**Task goal:**
Determine how many lines of the material below contain "events". Report only that figure.

======== Records provided ========

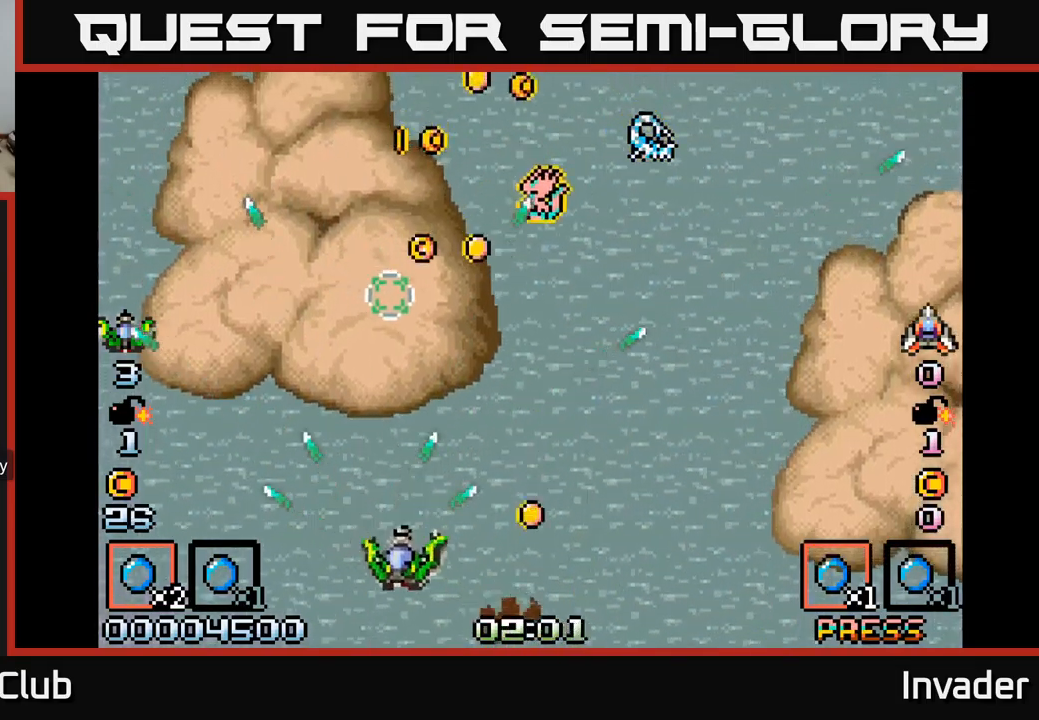
{"buttons": ["B", "DPAD_UP", "DPAD_RIGHT"], "right_stick": "center"}
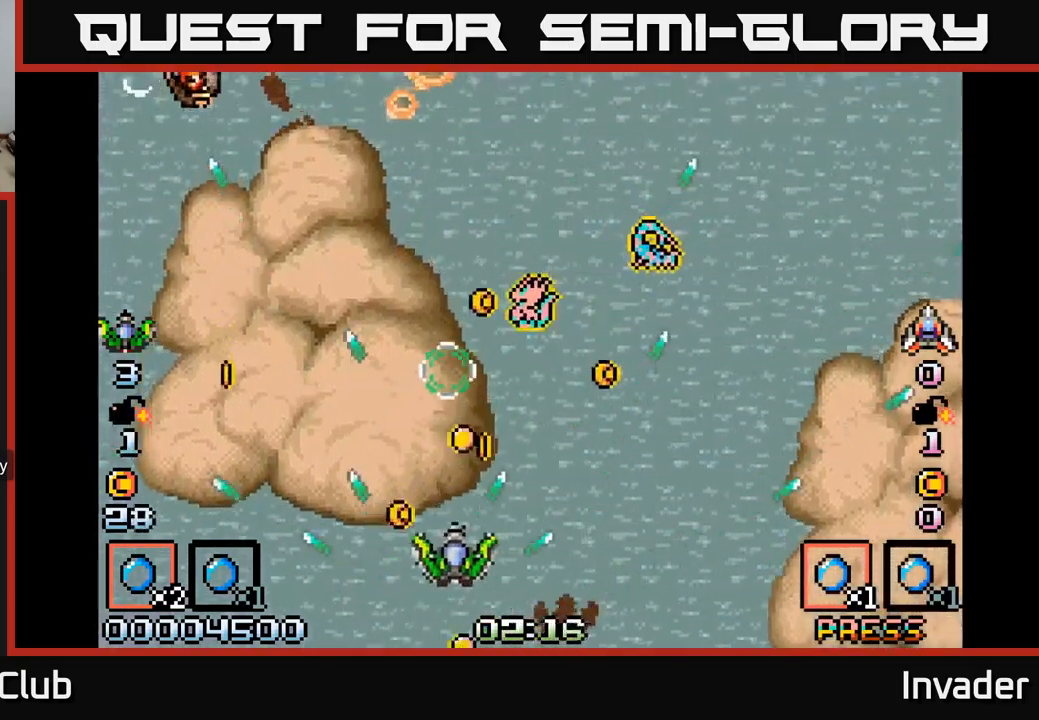
{"buttons": ["R2", "DPAD_DOWN", "DPAD_RIGHT"], "right_stick": "center", "events": [[17, "B", "up"], [117, "B", "down"], [117, "DPAD_RIGHT", "up"], [200, "B", "up"], [317, "DPAD_UP", "up"], [367, "DPAD_DOWN", "down"], [400, "DPAD_RIGHT", "down"], [500, "R2", "down"]]}
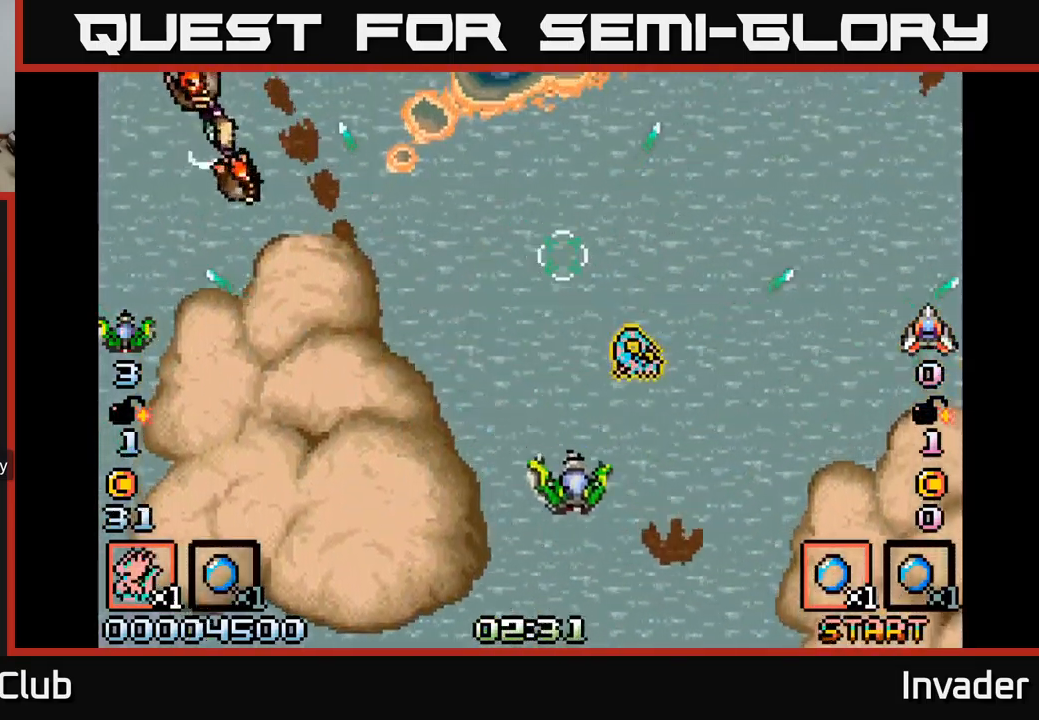
{"buttons": ["B", "DPAD_LEFT"], "right_stick": "center", "events": [[50, "R2", "up"], [183, "DPAD_DOWN", "up"], [233, "DPAD_UP", "down"], [250, "DPAD_RIGHT", "up"], [417, "B", "down"], [450, "DPAD_LEFT", "down"], [483, "DPAD_UP", "up"]]}
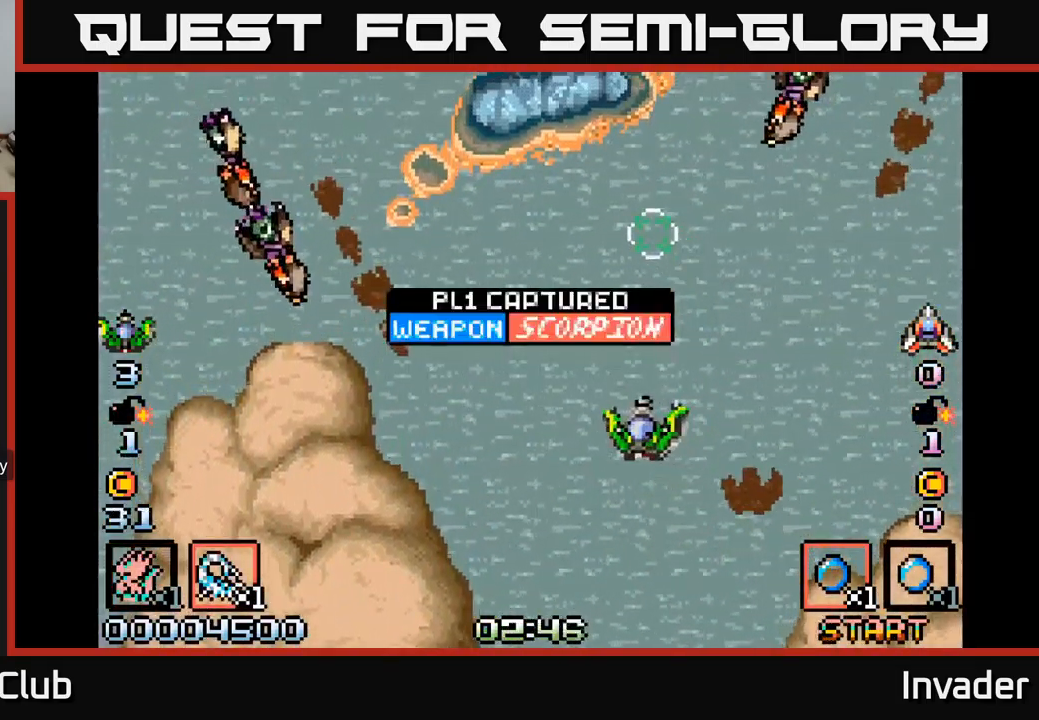
{"buttons": ["DPAD_DOWN", "DPAD_LEFT"], "right_stick": "center", "events": [[33, "B", "up"], [67, "DPAD_DOWN", "down"], [200, "DPAD_DOWN", "up"], [200, "R2", "down"], [267, "R2", "up"], [383, "DPAD_DOWN", "down"]]}
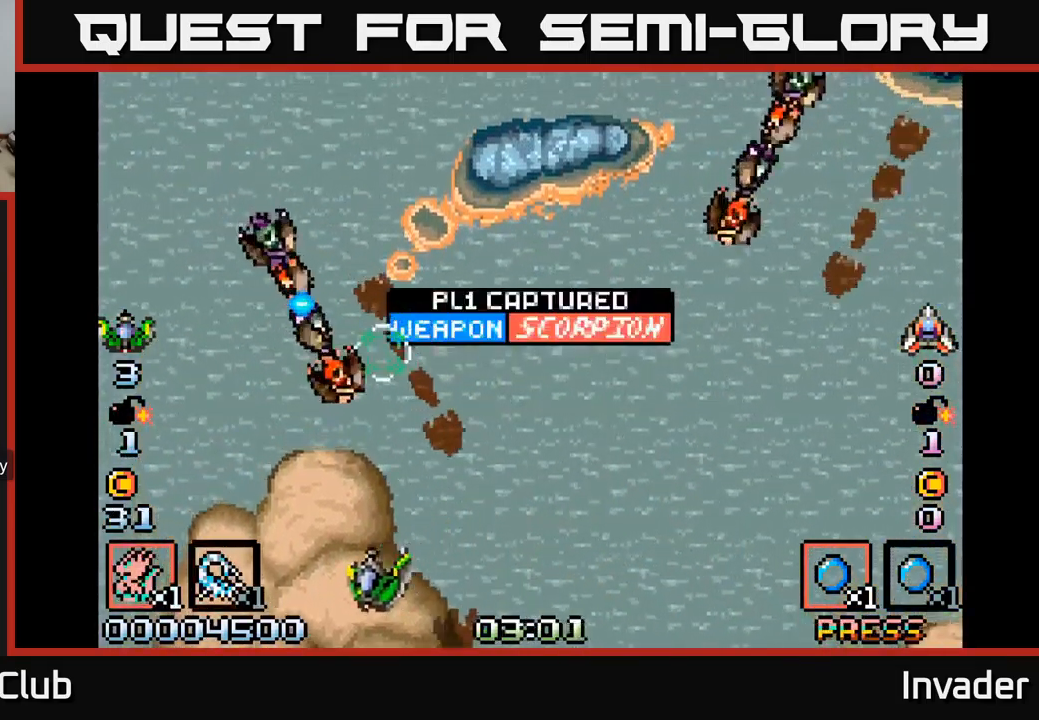
{"buttons": ["B", "DPAD_RIGHT"], "right_stick": "center", "events": [[33, "B", "down"], [100, "DPAD_LEFT", "up"], [150, "B", "up"], [167, "DPAD_DOWN", "up"], [200, "B", "down"], [283, "B", "up"], [333, "B", "down"], [400, "DPAD_RIGHT", "down"], [417, "B", "up"], [483, "B", "down"]]}
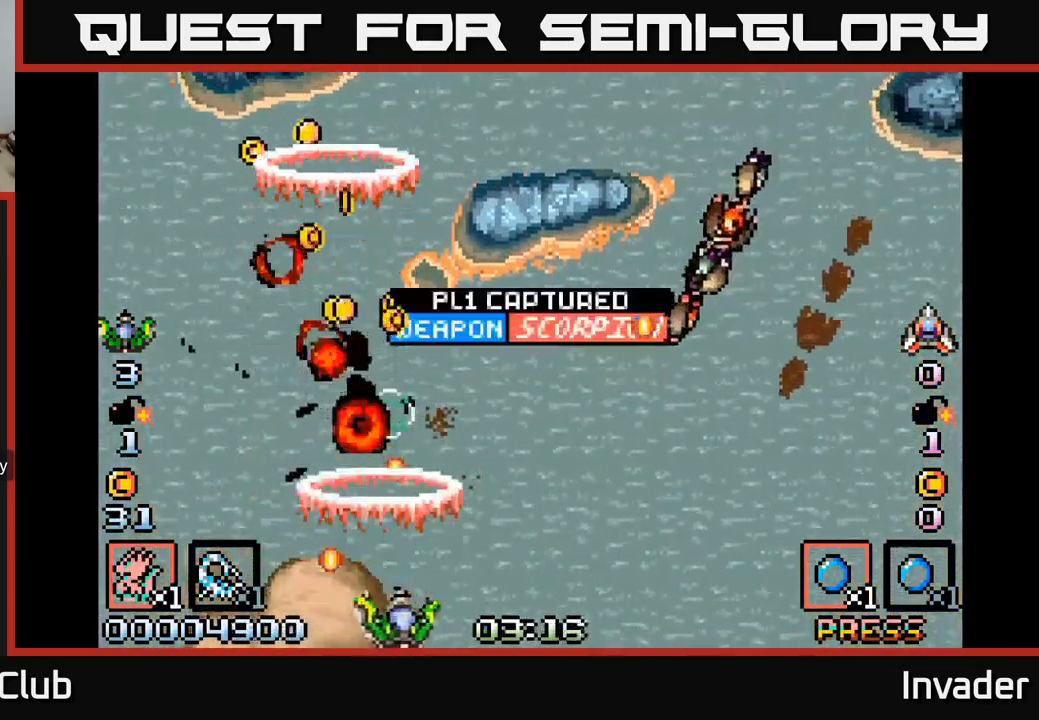
{"buttons": [], "right_stick": "center", "events": [[83, "B", "up"], [150, "B", "down"], [250, "B", "up"], [367, "B", "down"], [433, "DPAD_RIGHT", "up"], [467, "B", "up"]]}
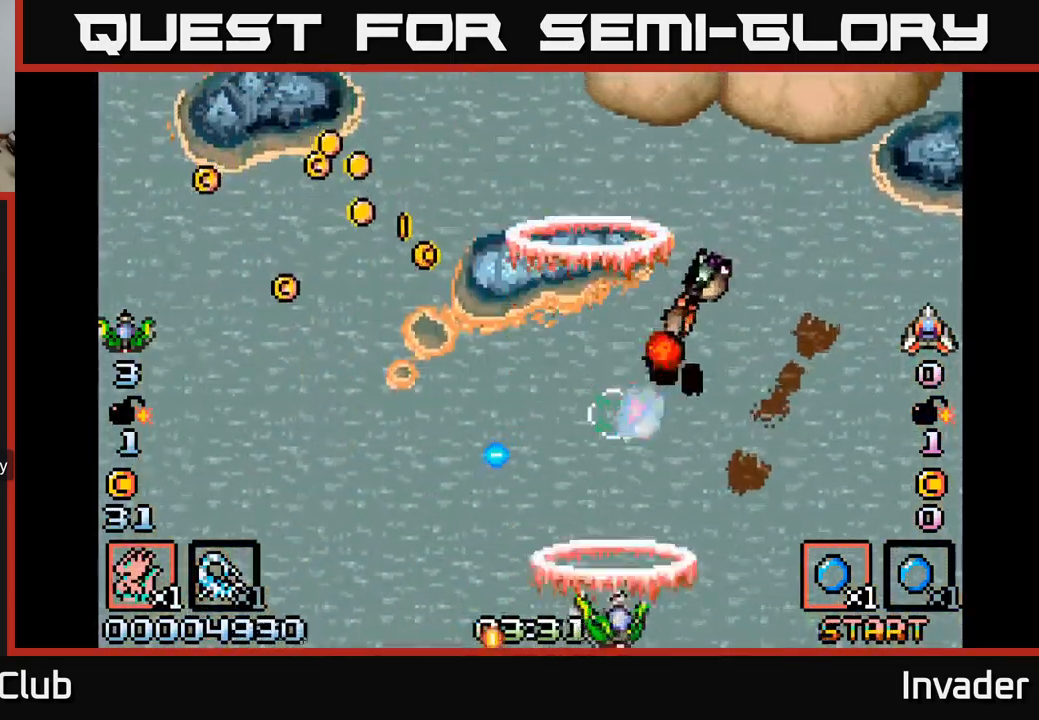
{"buttons": ["B", "DPAD_LEFT"], "right_stick": "center", "events": [[17, "B", "down"], [133, "B", "up"], [183, "B", "down"], [217, "DPAD_RIGHT", "down"], [283, "DPAD_RIGHT", "up"], [300, "B", "up"], [333, "B", "down"], [400, "DPAD_LEFT", "down"], [417, "B", "up"], [483, "B", "down"]]}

========

**Exercise answer:**
6